The sum of the squares of the lengths of each two perpendicular secants of a fixed circle that meet in a fixed point inside the circle is constant.

To prove that have a look at the dashed rectangle with diagonal AM. Using this rectangle and Pythagoras you can „easily“ express the diagonal of the blue rectangle by the length of AM and the radius of the circle. This proves the second claim.

The images in this posting have been done with C.a.R. (Compass and Ruler), a Java program developed by the author. It allows beautiful exports of images and the automatic creation of polar sets for sets of lines. That feature was used to compute the ellipse in the second image. The first ellipse was done using the two focal points. C.a.R. has also ellipses defined by 5 points, or even by an equation or a parameterization.

I promised to compute the problem using Analytic Geometry. I am using the Computer Algebra system Maxima via my Euler Math Toolbox for this.

The first method computes two perpendicular tangents to the ellipse with the equation

\(x^2 + c^2 y^2 = 1\)

To find a tangent perpendicular to a vector v, we can maximize the expression

\(v_1 x + v_2 y\)

on the ellipse using the method of Lagrange. If the vector v has norm 1 the value of this maximum will be the distance of the tangent from the origin. The Lagrange equations fot his are

\(v_1 = 2 \lambda x, \quad v_2 = 2 \lambda c^2 y, \quad x^2+c^2 y^2 = 1\)

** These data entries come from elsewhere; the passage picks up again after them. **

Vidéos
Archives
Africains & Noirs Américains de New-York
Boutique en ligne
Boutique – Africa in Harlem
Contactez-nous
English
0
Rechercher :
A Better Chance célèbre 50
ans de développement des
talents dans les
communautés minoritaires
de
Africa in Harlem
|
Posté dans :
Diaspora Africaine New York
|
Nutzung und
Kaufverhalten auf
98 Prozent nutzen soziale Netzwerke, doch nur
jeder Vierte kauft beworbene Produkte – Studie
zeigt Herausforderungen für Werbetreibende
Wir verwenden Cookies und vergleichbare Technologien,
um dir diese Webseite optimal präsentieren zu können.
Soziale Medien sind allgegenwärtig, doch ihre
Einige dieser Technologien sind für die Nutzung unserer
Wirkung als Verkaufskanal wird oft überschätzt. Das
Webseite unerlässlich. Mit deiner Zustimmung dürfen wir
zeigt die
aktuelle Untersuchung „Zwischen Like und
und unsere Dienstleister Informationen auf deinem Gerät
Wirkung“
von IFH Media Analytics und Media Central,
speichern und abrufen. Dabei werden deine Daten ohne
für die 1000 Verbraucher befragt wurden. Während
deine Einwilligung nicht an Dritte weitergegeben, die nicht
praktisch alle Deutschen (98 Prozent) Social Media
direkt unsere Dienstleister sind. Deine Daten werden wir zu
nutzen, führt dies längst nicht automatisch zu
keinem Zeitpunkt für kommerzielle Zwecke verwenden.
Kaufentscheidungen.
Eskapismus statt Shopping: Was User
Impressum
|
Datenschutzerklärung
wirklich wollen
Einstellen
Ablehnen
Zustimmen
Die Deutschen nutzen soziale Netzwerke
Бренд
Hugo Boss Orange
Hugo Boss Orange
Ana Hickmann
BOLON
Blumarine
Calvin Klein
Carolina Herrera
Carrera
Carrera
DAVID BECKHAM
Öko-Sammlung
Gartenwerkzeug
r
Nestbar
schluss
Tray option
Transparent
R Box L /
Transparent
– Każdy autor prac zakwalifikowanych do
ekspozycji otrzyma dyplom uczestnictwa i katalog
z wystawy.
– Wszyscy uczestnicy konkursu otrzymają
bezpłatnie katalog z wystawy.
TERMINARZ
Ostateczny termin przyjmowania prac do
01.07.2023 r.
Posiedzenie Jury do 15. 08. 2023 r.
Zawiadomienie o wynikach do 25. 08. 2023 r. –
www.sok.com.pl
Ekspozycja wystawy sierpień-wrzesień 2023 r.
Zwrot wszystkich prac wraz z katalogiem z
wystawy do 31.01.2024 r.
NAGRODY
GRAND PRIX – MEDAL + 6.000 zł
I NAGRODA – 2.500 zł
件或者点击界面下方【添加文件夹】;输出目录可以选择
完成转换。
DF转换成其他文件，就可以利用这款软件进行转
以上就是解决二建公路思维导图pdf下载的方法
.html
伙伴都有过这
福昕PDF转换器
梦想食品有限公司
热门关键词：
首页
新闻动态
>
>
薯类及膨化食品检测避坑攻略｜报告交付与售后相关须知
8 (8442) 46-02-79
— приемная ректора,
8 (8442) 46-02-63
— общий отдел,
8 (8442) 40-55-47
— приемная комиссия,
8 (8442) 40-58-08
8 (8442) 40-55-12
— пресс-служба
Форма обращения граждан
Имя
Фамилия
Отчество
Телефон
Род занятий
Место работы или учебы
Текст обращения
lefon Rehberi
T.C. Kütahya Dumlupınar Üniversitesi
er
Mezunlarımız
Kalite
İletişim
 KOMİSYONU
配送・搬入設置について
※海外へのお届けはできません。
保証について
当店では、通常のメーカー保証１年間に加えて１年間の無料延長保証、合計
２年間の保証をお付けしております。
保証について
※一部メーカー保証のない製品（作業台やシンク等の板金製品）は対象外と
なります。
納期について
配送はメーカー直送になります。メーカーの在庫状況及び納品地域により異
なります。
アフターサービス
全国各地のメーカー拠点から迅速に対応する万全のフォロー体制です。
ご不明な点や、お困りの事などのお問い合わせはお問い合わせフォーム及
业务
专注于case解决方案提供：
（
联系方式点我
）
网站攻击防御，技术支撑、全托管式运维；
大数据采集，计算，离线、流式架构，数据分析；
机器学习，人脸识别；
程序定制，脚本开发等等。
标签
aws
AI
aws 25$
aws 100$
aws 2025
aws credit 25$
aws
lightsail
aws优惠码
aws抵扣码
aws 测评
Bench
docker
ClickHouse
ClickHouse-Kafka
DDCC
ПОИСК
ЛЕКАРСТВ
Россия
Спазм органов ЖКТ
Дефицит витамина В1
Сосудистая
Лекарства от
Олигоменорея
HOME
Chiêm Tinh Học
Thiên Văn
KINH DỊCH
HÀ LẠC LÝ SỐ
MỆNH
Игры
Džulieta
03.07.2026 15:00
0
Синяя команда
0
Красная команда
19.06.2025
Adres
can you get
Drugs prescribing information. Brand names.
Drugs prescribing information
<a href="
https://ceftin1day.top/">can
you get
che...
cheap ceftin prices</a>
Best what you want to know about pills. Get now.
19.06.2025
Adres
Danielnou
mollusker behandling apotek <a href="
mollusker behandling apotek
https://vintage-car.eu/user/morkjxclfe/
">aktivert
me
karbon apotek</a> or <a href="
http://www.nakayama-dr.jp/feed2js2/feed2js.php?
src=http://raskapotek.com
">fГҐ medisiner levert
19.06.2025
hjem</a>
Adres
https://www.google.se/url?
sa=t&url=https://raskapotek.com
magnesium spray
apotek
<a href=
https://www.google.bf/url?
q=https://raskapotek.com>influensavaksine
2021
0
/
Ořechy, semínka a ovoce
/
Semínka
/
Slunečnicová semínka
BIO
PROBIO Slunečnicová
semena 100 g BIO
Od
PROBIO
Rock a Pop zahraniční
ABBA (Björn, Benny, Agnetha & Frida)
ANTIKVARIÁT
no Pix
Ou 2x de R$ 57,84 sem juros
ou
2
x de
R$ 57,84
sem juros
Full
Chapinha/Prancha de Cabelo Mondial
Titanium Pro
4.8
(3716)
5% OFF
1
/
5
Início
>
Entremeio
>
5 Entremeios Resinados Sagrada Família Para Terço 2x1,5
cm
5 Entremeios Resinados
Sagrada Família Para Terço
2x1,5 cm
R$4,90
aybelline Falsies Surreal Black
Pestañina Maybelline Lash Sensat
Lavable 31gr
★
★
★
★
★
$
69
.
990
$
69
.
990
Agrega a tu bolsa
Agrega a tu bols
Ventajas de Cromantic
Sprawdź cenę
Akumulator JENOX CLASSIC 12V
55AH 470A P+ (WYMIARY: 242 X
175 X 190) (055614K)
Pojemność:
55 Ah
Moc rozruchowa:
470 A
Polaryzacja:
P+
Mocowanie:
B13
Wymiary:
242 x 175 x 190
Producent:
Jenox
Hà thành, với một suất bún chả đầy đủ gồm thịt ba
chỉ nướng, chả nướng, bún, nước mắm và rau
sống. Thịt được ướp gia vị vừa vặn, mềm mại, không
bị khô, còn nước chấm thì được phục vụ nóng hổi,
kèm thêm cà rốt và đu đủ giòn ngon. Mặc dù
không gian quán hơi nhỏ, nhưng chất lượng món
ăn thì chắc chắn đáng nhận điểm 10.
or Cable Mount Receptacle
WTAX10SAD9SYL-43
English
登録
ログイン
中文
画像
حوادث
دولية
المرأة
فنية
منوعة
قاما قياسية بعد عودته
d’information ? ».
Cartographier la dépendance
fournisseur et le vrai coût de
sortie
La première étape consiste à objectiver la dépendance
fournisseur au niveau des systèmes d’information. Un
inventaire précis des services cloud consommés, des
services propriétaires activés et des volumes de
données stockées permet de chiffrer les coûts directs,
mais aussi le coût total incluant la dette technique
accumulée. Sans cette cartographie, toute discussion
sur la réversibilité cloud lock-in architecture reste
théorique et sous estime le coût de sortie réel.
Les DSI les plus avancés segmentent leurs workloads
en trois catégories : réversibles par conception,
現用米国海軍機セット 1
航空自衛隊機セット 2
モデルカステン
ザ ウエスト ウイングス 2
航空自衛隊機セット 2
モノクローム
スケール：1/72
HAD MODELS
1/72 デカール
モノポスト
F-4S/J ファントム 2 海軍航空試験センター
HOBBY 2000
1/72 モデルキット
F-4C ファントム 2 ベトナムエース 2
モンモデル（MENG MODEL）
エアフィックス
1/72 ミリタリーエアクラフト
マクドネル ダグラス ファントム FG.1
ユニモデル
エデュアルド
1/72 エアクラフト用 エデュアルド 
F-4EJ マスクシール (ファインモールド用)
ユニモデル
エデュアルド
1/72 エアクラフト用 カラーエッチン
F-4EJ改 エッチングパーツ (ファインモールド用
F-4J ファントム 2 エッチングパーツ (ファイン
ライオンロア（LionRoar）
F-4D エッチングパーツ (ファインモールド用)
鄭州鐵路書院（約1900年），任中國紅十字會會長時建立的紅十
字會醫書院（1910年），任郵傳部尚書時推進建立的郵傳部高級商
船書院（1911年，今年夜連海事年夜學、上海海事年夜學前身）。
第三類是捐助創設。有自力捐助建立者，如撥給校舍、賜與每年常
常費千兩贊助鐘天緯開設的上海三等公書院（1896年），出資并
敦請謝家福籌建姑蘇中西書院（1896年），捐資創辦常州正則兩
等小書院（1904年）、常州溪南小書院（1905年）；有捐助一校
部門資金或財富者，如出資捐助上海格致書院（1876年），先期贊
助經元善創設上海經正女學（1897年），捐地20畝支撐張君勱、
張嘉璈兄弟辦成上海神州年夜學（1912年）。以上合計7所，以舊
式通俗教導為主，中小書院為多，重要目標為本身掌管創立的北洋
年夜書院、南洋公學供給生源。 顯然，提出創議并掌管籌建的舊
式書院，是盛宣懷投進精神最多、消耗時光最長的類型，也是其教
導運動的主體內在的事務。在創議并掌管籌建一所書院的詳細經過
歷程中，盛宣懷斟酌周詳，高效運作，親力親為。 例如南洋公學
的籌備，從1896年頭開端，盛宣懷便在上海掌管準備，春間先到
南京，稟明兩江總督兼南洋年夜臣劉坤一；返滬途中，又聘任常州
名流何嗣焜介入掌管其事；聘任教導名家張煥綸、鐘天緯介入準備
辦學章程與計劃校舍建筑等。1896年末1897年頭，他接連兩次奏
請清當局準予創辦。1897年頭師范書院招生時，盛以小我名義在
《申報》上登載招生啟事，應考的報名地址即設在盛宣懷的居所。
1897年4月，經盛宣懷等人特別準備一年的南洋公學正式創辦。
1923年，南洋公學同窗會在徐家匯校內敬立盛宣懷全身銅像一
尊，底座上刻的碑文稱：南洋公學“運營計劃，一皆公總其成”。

After solving this, we get

\(v_1 x + v_2 y = 2  \lambda (x^2+c^2y^2) = 2 \lambda\)

Then we do the same with the orthogonal vector, i.e., we maximize

\(-v_2 x + v_1 y\)

We then show that the sum of squares of these two values is constant.

In EMT and Maxima, this is the following code.

>&solve([v1=2*la*x,v2=2*la*c^2*y,x^2+c^2*y^2=1],[x,y,la]); ...
>  la1 &= la with %[1]
 
                                  2    2   2
                           sqrt(v2  + c  v1 )
                           ------------------
                                  2 c
 
>&solve([-v2=2*la*x,v1=2*la*c^2*y,x^2+c^2*y^2=1],[x,y,la]);  ...
>  la2 &= la with %[1]
 
                                 2   2     2
                           sqrt(c  v2  + v1 )
                           ------------------
                                  2 c
 
>&factor(la1^2+la2^2)
 
                            2         2     2
                          (c  + 1) (v2  + v1 )
                          --------------------
                                     2
                                  4 c

Thus the circle of intersections has the radius

\(r = \dfrac{\sqrt{1+c^2}}{c} = \sqrt{1 + \dfrac{1}{c^2}}\)

This is confirmed by the special case of tangents parallel to the axes.

There are several other methods. One is to construct the tangents using tangents to a circle. For this, the ellipse needs to be stretched by 1/c into y-direction. It will then become a circle. We need to compute points on the image of our circle with radius r under this mapping, then take the tangents to the mapped ellipse and map back. Below is the plan of such a construction.

The computations are very involved, however.

Another method to find both tangents is the following: We look at all lines through a given point (e.g. determined by their slope) and find the ones that intersect the ellipse only once. The product of the two slopes that solve this problem should be 1. Again, this is a complicated computation.